Relative with Supplementary Pronoun. With the Germans it is still customary, when the antecedent is a pronoun of the first or second person, to repeat the pronoun for the sake of defining the person, because the relative is regarded as being in the third person. Thus "Thou who thou hearest," &c. The same repetition was common in Anglo-Saxon (and in Hebrew) for all persons. "That (rel.) through him" = "through whom," "a tribe that they can produce" = "a tribe who can produce," &c.

Hence in Chaucer, Prol. 43-45:

A knight ther was, and that a worthy man, That, from the tymë that he first began To ryden out, he lovede chyvalrye;
and in the same author "that his" = "whose," "that him" = "whom," &c.
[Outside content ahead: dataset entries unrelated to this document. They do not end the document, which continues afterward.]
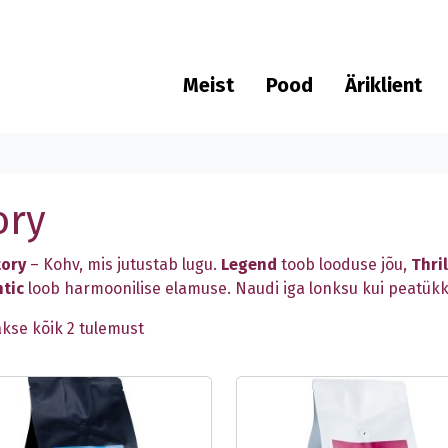
Meist
Pood
Äriklient
ory
tory
– Kohv, mis jutustab lugu.
Legend
toob looduse jõu,
Thril
tic
loob harmoonilise elamuse. Naudi iga lonksu kui peatükk
kse kõik 2 tulemust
In the same way in Elizabethan authors, when the interrogative who (251) had partially supplanted that as a relative, we find who his for whose, whom him for whom, which it for which, &c.

The following is probably not a case of the supplementary pronoun:

“Bardolph and Nym had ten times more valour than this roaring
devil i' the old play, that every one may pare his nails with a wooden
dagger.

That . . . his is not elsewhere used in Shakespeare, that I know of. The above probably means "than this (fellow, who is) a mere devil-in-the-play, so that every one may beat him."